*About this exercise*
Which lines in the data below contain the word "patients"? Copy each of them.

*Entries supplied*
#####

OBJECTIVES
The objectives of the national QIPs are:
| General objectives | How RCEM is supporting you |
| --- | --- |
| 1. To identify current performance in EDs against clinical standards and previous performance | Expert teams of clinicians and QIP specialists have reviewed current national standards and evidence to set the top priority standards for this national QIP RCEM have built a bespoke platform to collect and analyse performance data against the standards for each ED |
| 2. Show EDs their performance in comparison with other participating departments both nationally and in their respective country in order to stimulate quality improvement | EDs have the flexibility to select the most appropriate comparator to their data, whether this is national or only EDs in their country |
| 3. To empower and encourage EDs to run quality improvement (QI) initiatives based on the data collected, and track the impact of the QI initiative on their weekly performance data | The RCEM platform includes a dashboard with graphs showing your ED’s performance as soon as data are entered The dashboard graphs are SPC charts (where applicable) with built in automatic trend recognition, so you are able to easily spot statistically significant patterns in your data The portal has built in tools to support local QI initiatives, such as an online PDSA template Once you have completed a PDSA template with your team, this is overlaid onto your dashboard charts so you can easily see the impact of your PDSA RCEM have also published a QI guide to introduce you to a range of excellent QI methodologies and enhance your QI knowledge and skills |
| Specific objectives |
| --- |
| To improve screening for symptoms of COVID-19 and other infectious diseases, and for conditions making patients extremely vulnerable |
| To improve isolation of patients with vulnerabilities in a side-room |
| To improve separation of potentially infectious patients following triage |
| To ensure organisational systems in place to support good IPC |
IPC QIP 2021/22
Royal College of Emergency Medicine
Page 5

#####

*Expected answer*
| To improve screening for symptoms of COVID-19 and other infectious diseases, and for conditions making patients extremely vulnerable |
| To improve isolation of patients with vulnerabilities in a side-room |
| To improve separation of potentially infectious patients following triage |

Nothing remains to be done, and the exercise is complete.